Wherever a picture appears in the listing below, leave it out and reproduce the rest exactly.

== Segment start ==

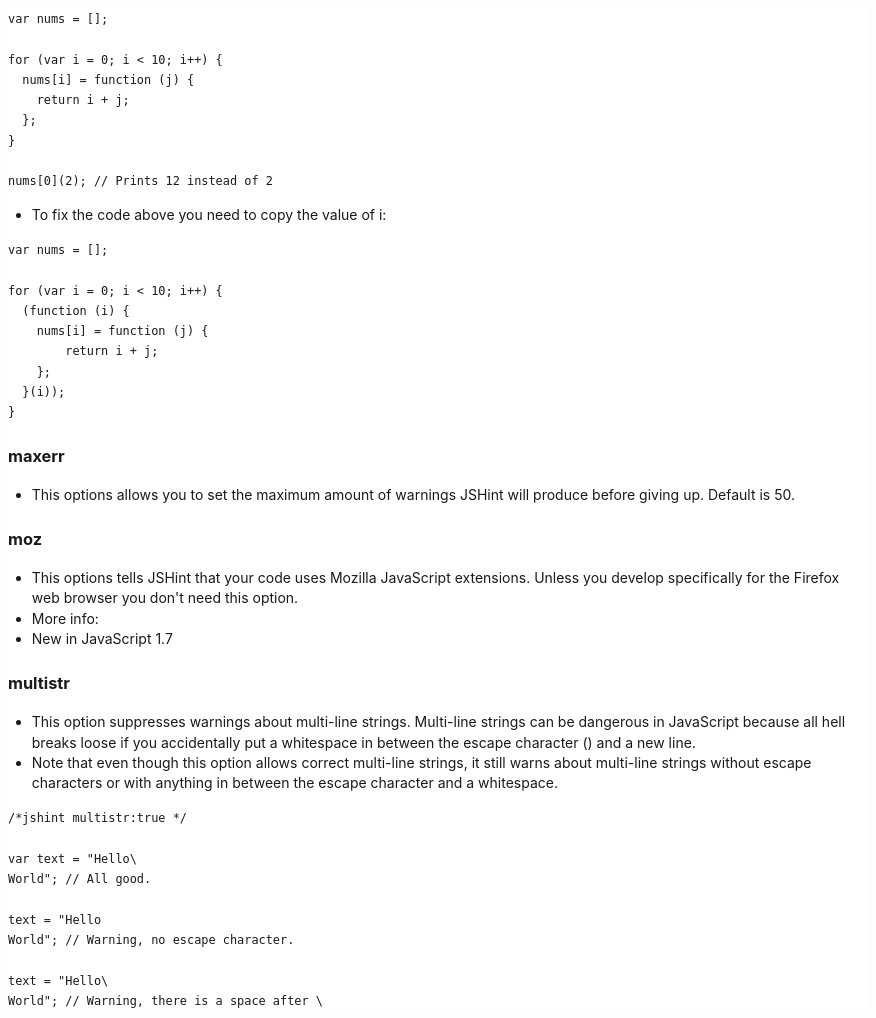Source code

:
 ```
var nums = [];

for (var i = 0; i < 10; i++) {
  nums[i] = function (j) {
    return i + j;
  };
}

nums[0](2); // Prints 12 instead of 2
```
* To fix the code above you need to copy the value of i:
```
var nums = [];

for (var i = 0; i < 10; i++) {
  (function (i) {
    nums[i] = function (j) {
        return i + j;
    };
  }(i));
}
```
### maxerr
* This options allows you to set the maximum amount of warnings JSHint will produce before giving up. Default is 50.

### moz
* This options tells JSHint that your code uses Mozilla JavaScript extensions. Unless you develop specifically for the Firefox web browser you don't need this option.
* More info:
 * New in JavaScript 1.7

### multistr
* This option suppresses warnings about multi-line strings. Multi-line strings can be dangerous in JavaScript because all hell breaks loose if you accidentally put a whitespace in between the escape character (\) and a new line.
* Note that even though this option allows correct multi-line strings, it still warns about multi-line strings without escape characters or with anything in between the escape character and a whitespace.
```
/*jshint multistr:true */

var text = "Hello\
World"; // All good.

text = "Hello
World"; // Warning, no escape character.

text = "Hello\
World"; // Warning, there is a space after \
```
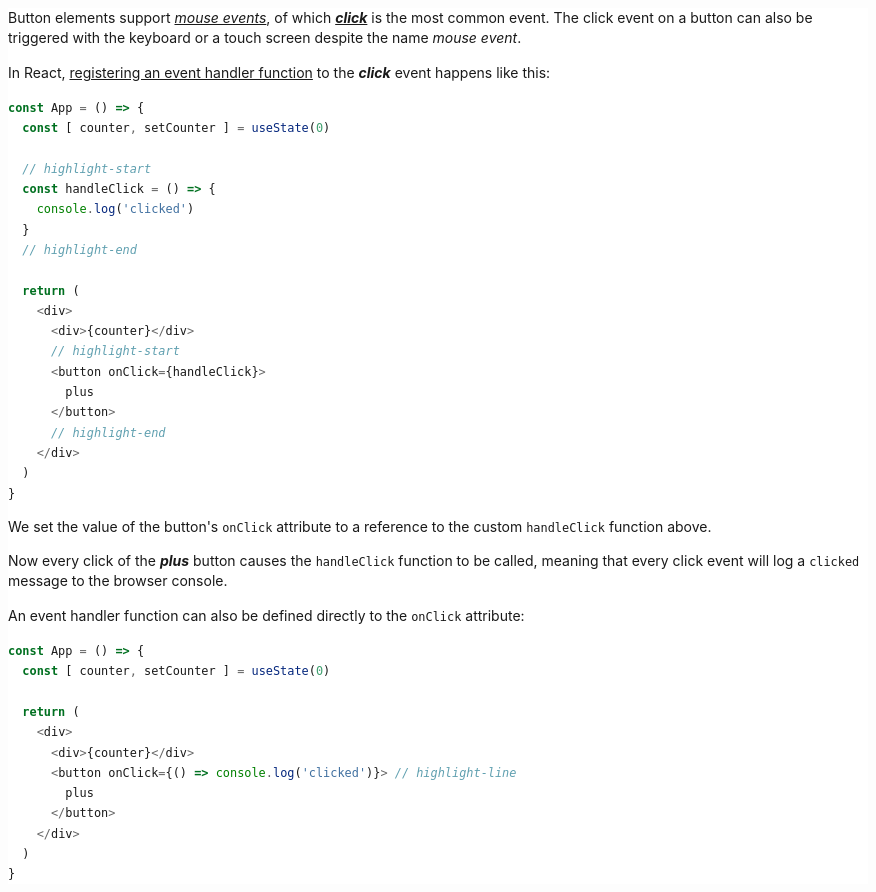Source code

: Button elements support [*mouse events*](https://developer.mozilla.org/en-US/docs/Web/API/MouseEvent),
of which [***click***](https://developer.mozilla.org/en-US/docs/Web/Events/click) is the most common event.
The click event on a button can also be triggered with the keyboard or a touch screen despite the name *mouse event*.

In React, [registering an event handler function](https://react.dev/learn/responding-to-events) to the ***click*** event happens like this:

```js
const App = () => {
  const [ counter, setCounter ] = useState(0)

  // highlight-start
  const handleClick = () => {
    console.log('clicked')
  }
  // highlight-end

  return (
    <div>
      <div>{counter}</div>
      // highlight-start
      <button onClick={handleClick}>
        plus
      </button>
      // highlight-end
    </div>
  )
}
```

We set the value of the button's `onClick` attribute to a reference to the custom `handleClick` function above.

Now every click of the ***plus*** button causes the `handleClick` function to be called,
meaning that every click event will log a `clicked` message to the browser console.

An event handler function can also be defined directly to the `onClick` attribute:

```js
const App = () => {
  const [ counter, setCounter ] = useState(0)

  return (
    <div>
      <div>{counter}</div>
      <button onClick={() => console.log('clicked')}> // highlight-line
        plus
      </button>
    </div>
  )
}
```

== Segment end ==

#### SOLUTION
Source code

:
 ```
var nums = [];

for (var i = 0; i < 10; i++) {
  nums[i] = function (j) {
    return i + j;
  };
}

nums[0](2); // Prints 12 instead of 2
```
* To fix the code above you need to copy the value of i:
```
var nums = [];

for (var i = 0; i < 10; i++) {
  (function (i) {
    nums[i] = function (j) {
        return i + j;
    };
  }(i));
}
```
### maxerr
* This options allows you to set the maximum amount of warnings JSHint will produce before giving up. Default is 50.

### moz
* This options tells JSHint that your code uses Mozilla JavaScript extensions. Unless you develop specifically for the Firefox web browser you don't need this option.
* More info:
 * New in JavaScript 1.7

### multistr
* This option suppresses warnings about multi-line strings. Multi-line strings can be dangerous in JavaScript because all hell breaks loose if you accidentally put a whitespace in between the escape character (\) and a new line.
* Note that even though this option allows correct multi-line strings, it still warns about multi-line strings without escape characters or with anything in between the escape character and a whitespace.
```
/*jshint multistr:true */

var text = "Hello\
World"; // All good.

text = "Hello
World"; // Warning, no escape character.

text = "Hello\
World"; // Warning, there is a space after \
```
Source code

: Button elements support [*mouse events*](https://developer.mozilla.org/en-US/docs/Web/API/MouseEvent),
of which [***click***](https://developer.mozilla.org/en-US/docs/Web/Events/click) is the most common event.
The click event on a button can also be triggered with the keyboard or a touch screen despite the name *mouse event*.

In React, [registering an event handler function](https://react.dev/learn/responding-to-events) to the ***click*** event happens like this:

```js
const App = () => {
  const [ counter, setCounter ] = useState(0)

  // highlight-start
  const handleClick = () => {
    console.log('clicked')
  }
  // highlight-end

  return (
    <div>
      <div>{counter}</div>
      // highlight-start
      <button onClick={handleClick}>
        plus
      </button>
      // highlight-end
    </div>
  )
}
```

We set the value of the button's `onClick` attribute to a reference to the custom `handleClick` function above.

Now every click of the ***plus*** button causes the `handleClick` function to be called,
meaning that every click event will log a `clicked` message to the browser console.

An event handler function can also be defined directly to the `onClick` attribute:

```js
const App = () => {
  const [ counter, setCounter ] = useState(0)

  return (
    <div>
      <div>{counter}</div>
      <button onClick={() => console.log('clicked')}> // highlight-line
        plus
      </button>
    </div>
  )
}
```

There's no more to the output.